Collected data:
- Opening Delimiter -

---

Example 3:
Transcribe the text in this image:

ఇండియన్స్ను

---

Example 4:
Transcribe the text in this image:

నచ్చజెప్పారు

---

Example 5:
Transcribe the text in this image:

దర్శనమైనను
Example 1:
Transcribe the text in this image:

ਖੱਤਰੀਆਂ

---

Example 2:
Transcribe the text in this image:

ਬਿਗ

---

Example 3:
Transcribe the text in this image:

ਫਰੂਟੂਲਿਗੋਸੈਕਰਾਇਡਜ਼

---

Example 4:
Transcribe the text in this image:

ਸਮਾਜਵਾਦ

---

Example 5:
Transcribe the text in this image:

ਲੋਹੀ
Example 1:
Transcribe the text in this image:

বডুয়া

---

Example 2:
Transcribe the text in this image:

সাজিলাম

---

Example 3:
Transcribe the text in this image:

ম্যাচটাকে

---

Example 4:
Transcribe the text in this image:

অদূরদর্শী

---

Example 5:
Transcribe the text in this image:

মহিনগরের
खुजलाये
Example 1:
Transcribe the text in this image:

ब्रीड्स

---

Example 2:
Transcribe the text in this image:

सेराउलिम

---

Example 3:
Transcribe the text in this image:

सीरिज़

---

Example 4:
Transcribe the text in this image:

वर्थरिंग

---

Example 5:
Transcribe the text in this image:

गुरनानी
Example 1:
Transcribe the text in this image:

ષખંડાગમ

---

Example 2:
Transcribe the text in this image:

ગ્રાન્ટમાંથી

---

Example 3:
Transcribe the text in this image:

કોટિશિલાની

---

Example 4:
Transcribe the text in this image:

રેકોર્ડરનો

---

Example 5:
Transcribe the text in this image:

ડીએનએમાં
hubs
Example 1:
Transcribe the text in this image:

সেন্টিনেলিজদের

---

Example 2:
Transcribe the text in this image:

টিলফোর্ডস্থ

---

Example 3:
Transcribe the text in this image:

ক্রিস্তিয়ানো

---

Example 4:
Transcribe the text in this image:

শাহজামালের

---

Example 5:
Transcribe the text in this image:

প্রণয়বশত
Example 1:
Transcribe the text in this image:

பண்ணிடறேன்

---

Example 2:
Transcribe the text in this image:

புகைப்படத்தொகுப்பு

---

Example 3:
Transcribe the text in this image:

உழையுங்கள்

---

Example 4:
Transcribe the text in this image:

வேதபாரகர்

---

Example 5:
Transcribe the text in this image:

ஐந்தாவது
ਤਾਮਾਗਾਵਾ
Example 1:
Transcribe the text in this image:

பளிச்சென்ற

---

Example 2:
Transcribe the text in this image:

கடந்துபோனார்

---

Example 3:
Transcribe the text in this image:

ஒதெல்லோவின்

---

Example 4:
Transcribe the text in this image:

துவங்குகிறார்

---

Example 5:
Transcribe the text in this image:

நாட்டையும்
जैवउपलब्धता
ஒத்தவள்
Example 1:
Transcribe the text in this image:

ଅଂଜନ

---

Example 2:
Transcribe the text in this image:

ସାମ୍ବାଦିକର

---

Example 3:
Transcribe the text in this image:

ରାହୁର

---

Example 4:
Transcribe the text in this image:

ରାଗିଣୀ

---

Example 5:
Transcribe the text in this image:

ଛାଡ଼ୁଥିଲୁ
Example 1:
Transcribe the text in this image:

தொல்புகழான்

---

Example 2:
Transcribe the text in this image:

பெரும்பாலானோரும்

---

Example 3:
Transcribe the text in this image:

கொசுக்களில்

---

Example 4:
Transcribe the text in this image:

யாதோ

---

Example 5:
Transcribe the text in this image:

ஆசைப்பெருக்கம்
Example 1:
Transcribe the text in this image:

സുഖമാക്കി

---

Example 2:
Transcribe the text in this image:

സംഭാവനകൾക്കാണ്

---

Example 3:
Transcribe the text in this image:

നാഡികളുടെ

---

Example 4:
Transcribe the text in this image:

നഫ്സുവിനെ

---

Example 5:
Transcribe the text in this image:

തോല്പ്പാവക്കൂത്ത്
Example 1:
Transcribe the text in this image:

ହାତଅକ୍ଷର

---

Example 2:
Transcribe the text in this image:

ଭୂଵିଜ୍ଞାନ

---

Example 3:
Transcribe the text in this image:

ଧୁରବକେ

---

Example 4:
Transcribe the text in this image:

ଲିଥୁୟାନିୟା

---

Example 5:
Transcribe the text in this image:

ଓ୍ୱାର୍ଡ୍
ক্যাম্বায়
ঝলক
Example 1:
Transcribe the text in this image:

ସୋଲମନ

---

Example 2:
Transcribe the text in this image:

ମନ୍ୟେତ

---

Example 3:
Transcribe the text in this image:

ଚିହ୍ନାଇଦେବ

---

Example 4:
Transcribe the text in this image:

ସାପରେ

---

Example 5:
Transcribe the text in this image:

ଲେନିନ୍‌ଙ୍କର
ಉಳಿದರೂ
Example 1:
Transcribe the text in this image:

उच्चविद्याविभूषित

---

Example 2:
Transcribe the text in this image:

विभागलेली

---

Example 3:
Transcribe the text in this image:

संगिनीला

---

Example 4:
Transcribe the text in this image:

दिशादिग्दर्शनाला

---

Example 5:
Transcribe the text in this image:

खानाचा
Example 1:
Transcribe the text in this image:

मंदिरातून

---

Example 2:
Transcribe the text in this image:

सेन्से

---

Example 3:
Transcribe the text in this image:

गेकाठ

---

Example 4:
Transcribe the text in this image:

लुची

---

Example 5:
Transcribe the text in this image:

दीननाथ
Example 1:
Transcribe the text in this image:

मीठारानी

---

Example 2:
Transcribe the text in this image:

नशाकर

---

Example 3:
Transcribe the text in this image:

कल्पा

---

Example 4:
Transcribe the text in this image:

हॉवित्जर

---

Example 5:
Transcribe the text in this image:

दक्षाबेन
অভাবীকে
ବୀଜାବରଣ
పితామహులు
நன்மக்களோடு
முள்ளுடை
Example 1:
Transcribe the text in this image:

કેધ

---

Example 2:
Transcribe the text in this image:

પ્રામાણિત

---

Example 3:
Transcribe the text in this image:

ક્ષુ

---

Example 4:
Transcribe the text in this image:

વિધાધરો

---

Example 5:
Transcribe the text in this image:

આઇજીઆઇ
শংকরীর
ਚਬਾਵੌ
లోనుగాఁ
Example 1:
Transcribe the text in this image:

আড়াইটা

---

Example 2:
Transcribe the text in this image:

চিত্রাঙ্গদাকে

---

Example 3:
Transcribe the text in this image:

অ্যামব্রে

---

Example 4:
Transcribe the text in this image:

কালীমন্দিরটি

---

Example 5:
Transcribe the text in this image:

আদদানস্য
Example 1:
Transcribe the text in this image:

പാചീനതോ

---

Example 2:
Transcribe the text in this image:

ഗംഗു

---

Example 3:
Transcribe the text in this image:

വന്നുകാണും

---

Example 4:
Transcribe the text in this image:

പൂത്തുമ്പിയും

- Closing Delimiter -

> **TASK OBJECTIVE**
An exact restatement of all the entries above is needed.

> **WRITTEN SOLUTION**
---

Example 3:
Transcribe the text in this image:

ఇండియన్స్ను

---

Example 4:
Transcribe the text in this image:

నచ్చజెప్పారు

---

Example 5:
Transcribe the text in this image:

దర్శనమైనను
Example 1:
Transcribe the text in this image:

ਖੱਤਰੀਆਂ

---

Example 2:
Transcribe the text in this image:

ਬਿਗ

---

Example 3:
Transcribe the text in this image:

ਫਰੂਟੂਲਿਗੋਸੈਕਰਾਇਡਜ਼

---

Example 4:
Transcribe the text in this image:

ਸਮਾਜਵਾਦ

---

Example 5:
Transcribe the text in this image:

ਲੋਹੀ
Example 1:
Transcribe the text in this image:

বডুয়া

---

Example 2:
Transcribe the text in this image:

সাজিলাম

---

Example 3:
Transcribe the text in this image:

ম্যাচটাকে

---

Example 4:
Transcribe the text in this image:

অদূরদর্শী

---

Example 5:
Transcribe the text in this image:

মহিনগরের
खुजलाये
Example 1:
Transcribe the text in this image:

ब्रीड्स

---

Example 2:
Transcribe the text in this image:

सेराउलिम

---

Example 3:
Transcribe the text in this image:

सीरिज़

---

Example 4:
Transcribe the text in this image:

वर्थरिंग

---

Example 5:
Transcribe the text in this image:

गुरनानी
Example 1:
Transcribe the text in this image:

ષખંડાગમ

---

Example 2:
Transcribe the text in this image:

ગ્રાન્ટમાંથી

---

Example 3:
Transcribe the text in this image:

કોટિશિલાની

---

Example 4:
Transcribe the text in this image:

રેકોર્ડરનો

---

Example 5:
Transcribe the text in this image:

ડીએનએમાં
hubs
Example 1:
Transcribe the text in this image:

সেন্টিনেলিজদের

---

Example 2:
Transcribe the text in this image:

টিলফোর্ডস্থ

---

Example 3:
Transcribe the text in this image:

ক্রিস্তিয়ানো

---

Example 4:
Transcribe the text in this image:

শাহজামালের

---

Example 5:
Transcribe the text in this image:

প্রণয়বশত
Example 1:
Transcribe the text in this image:

பண்ணிடறேன்

---

Example 2:
Transcribe the text in this image:

புகைப்படத்தொகுப்பு

---

Example 3:
Transcribe the text in this image:

உழையுங்கள்

---

Example 4:
Transcribe the text in this image:

வேதபாரகர்

---

Example 5:
Transcribe the text in this image:

ஐந்தாவது
ਤਾਮਾਗਾਵਾ
Example 1:
Transcribe the text in this image:

பளிச்சென்ற

---

Example 2:
Transcribe the text in this image:

கடந்துபோனார்

---

Example 3:
Transcribe the text in this image:

ஒதெல்லோவின்

---

Example 4:
Transcribe the text in this image:

துவங்குகிறார்

---

Example 5:
Transcribe the text in this image:

நாட்டையும்
जैवउपलब्धता
ஒத்தவள்
Example 1:
Transcribe the text in this image:

ଅଂଜନ

---

Example 2:
Transcribe the text in this image:

ସାମ୍ବାଦିକର

---

Example 3:
Transcribe the text in this image:

ରାହୁର

---

Example 4:
Transcribe the text in this image:

ରାଗିଣୀ

---

Example 5:
Transcribe the text in this image:

ଛାଡ଼ୁଥିଲୁ
Example 1:
Transcribe the text in this image:

தொல்புகழான்

---

Example 2:
Transcribe the text in this image:

பெரும்பாலானோரும்

---

Example 3:
Transcribe the text in this image:

கொசுக்களில்

---

Example 4:
Transcribe the text in this image:

யாதோ

---

Example 5:
Transcribe the text in this image:

ஆசைப்பெருக்கம்
Example 1:
Transcribe the text in this image:

സുഖമാക്കി

---

Example 2:
Transcribe the text in this image:

സംഭാവനകൾക്കാണ്

---

Example 3:
Transcribe the text in this image:

നാഡികളുടെ

---

Example 4:
Transcribe the text in this image:

നഫ്സുവിനെ

---

Example 5:
Transcribe the text in this image:

തോല്പ്പാവക്കൂത്ത്
Example 1:
Transcribe the text in this image:

ହାତଅକ୍ଷର

---

Example 2:
Transcribe the text in this image:

ଭୂଵିଜ୍ଞାନ

---

Example 3:
Transcribe the text in this image:

ଧୁରବକେ

---

Example 4:
Transcribe the text in this image:

ଲିଥୁୟାନିୟା

---

Example 5:
Transcribe the text in this image:

ଓ୍ୱାର୍ଡ୍
ক্যাম্বায়
ঝলক
Example 1:
Transcribe the text in this image:

ସୋଲମନ

---

Example 2:
Transcribe the text in this image:

ମନ୍ୟେତ

---

Example 3:
Transcribe the text in this image:

ଚିହ୍ନାଇଦେବ

---

Example 4:
Transcribe the text in this image:

ସାପରେ

---

Example 5:
Transcribe the text in this image:

ଲେନିନ୍‌ଙ୍କର
ಉಳಿದರೂ
Example 1:
Transcribe the text in this image:

उच्चविद्याविभूषित

---

Example 2:
Transcribe the text in this image:

विभागलेली

---

Example 3:
Transcribe the text in this image:

संगिनीला

---

Example 4:
Transcribe the text in this image:

दिशादिग्दर्शनाला

---

Example 5:
Transcribe the text in this image:

खानाचा
Example 1:
Transcribe the text in this image:

मंदिरातून

---

Example 2:
Transcribe the text in this image:

सेन्से

---

Example 3:
Transcribe the text in this image:

गेकाठ

---

Example 4:
Transcribe the text in this image:

लुची

---

Example 5:
Transcribe the text in this image:

दीननाथ
Example 1:
Transcribe the text in this image:

मीठारानी

---

Example 2:
Transcribe the text in this image:

नशाकर

---

Example 3:
Transcribe the text in this image:

कल्पा

---

Example 4:
Transcribe the text in this image:

हॉवित्जर

---

Example 5:
Transcribe the text in this image:

दक्षाबेन
অভাবীকে
ବୀଜାବରଣ
పితామహులు
நன்மக்களோடு
முள்ளுடை
Example 1:
Transcribe the text in this image:

કેધ

---

Example 2:
Transcribe the text in this image:

પ્રામાણિત

---

Example 3:
Transcribe the text in this image:

ક્ષુ

---

Example 4:
Transcribe the text in this image:

વિધાધરો

---

Example 5:
Transcribe the text in this image:

આઇજીઆઇ
শংকরীর
ਚਬਾਵੌ
లోనుగాఁ
Example 1:
Transcribe the text in this image:

আড়াইটা

---

Example 2:
Transcribe the text in this image:

চিত্রাঙ্গদাকে

---

Example 3:
Transcribe the text in this image:

অ্যামব্রে

---

Example 4:
Transcribe the text in this image:

কালীমন্দিরটি

---

Example 5:
Transcribe the text in this image:

আদদানস্য
Example 1:
Transcribe the text in this image:

പാചീനതോ

---

Example 2:
Transcribe the text in this image:

ഗംഗു

---

Example 3:
Transcribe the text in this image:

വന്നുകാണും

---

Example 4:
Transcribe the text in this image:

പൂത്തുമ്പിയും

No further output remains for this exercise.